Generally wire the stick with a DB 25 (or something like it) going to a project Box which has your PCB inside. You can interchange PCBs and expand with forwards compatibility. PCB specific functions can be installed on the Project Box. Like the few consoles that use a number Keypad. And that eliminates trying to mount a keypad onto the stick it self.

“Wise Fwom Youw Gwave”

The reason I ask is because
a) I also have extra Power A sticks with ring finger buttons for Power A for complaining about an ear-piercing tone present in the first 3 Power A sticks (1 plus 2 replacement, a third replacement seems to notnnot have that problem, but Im not sure it’s a settign, and if the setting makes him unable to communicate out with a micrphone. PLus tere’s an isue of watching a monvie and it suddenly going dead in the middle, and it’s wired, so why would thee be a battery-saving sfeatureif it’s USB wired?))

B) one of my friends likes my ambidextrous desgin for a fight stick and would like one himself.

C) and the guy I hired to build mine, Stan, does not know how to pad hack the analog triggers on the standard Xbox One controller,

D) has 2 other systems that use the Brook USB Fight Stick PCB and may be needing 2 more

Assuming I hire Stan, and all my friend wants is an Xbox One fight stick, and nonoe of the other compatible systems, would programing the ring finger buttons as the triggers, and wiring up those ring finger buttons be a solution that would work?

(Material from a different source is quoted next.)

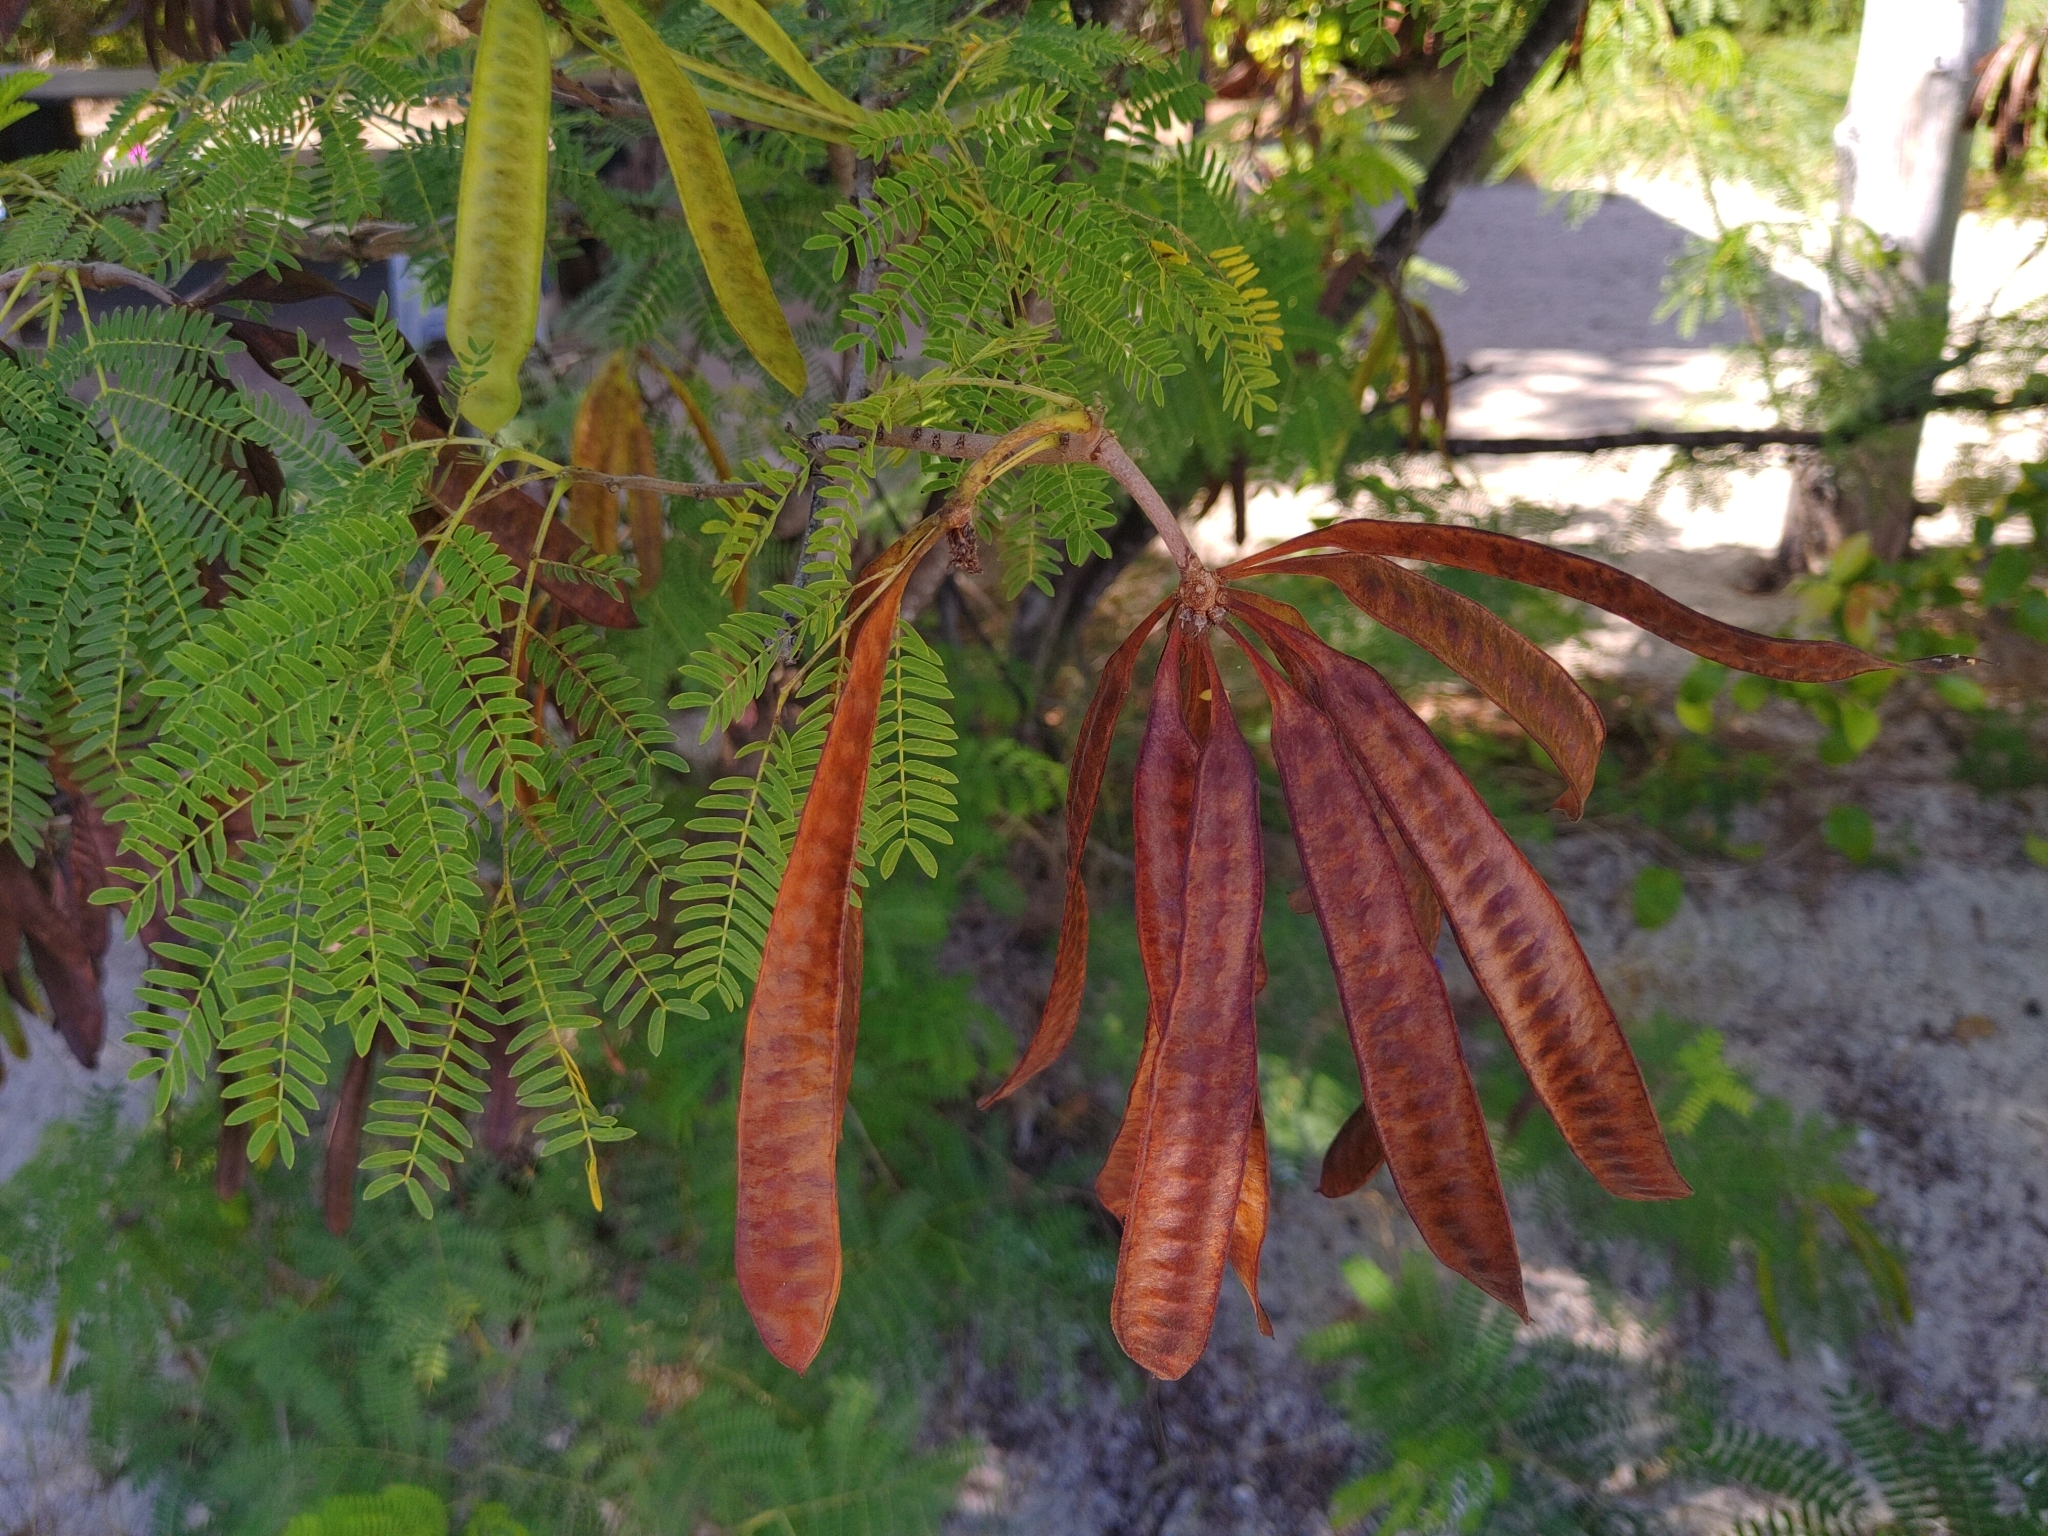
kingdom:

We wouldn’t have to either buy a Brook UBS Fight PCB, buy a ready-for-fight Xbox One only PCB with digital triggers instead of analog ones, or either have Stan learn the method described above, or hire someone else.

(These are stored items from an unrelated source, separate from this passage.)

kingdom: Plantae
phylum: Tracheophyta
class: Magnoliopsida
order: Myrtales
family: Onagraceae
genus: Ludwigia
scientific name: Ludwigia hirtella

He does have a Wii U, a Switch, and may eventually get a 360 for non-backwards compatible games. Based on the same I see when comparing Xbox achievements, I think he wonws enough 360-only, download-only games that justify adding a 360. But I’m not sure if he’s getting that

I don’t know his Wii U or Switch list. 3 questions about that:

  1. Which 1 or more of these standards are used on the Brook?: Wii Classic, Wii U Pro, Game Cube, Switch Pro, Single Joycon augment? ( thought I saw 6 button fight sticks where you can plug in one joycon and has external casing that runs the fight stick that allows for 8 joystick players in Bomberman. Apparently, it’s a Switch On the Road Fight stick.))

  2. If one’s missing (I suspect Wii Classic if I remember right. By the way, the way I get it is via PS2-> Wii classic adapter. He does not have a ps2 machine.) and he has enough of a reason to get it, how would one acquire a PBC and wire a Wii Classic?

  3. Besides fighting games and other obvious 4-way and 8-way games, are there any “sleeper” games that would have a good enough improvement with a digital stick to justify buying something for it, and which 1 or more of the 4 arcade stick standards do they use?

  4. How about any games, based on historical pre-conceived notions about the series before playing the new game, that “sound” like fight stick games, but are impossible to use that way due to the 4 buttons not working predictably like a d-pad? This is in case he goes shopping on the virtual stores and might be eyeing a title.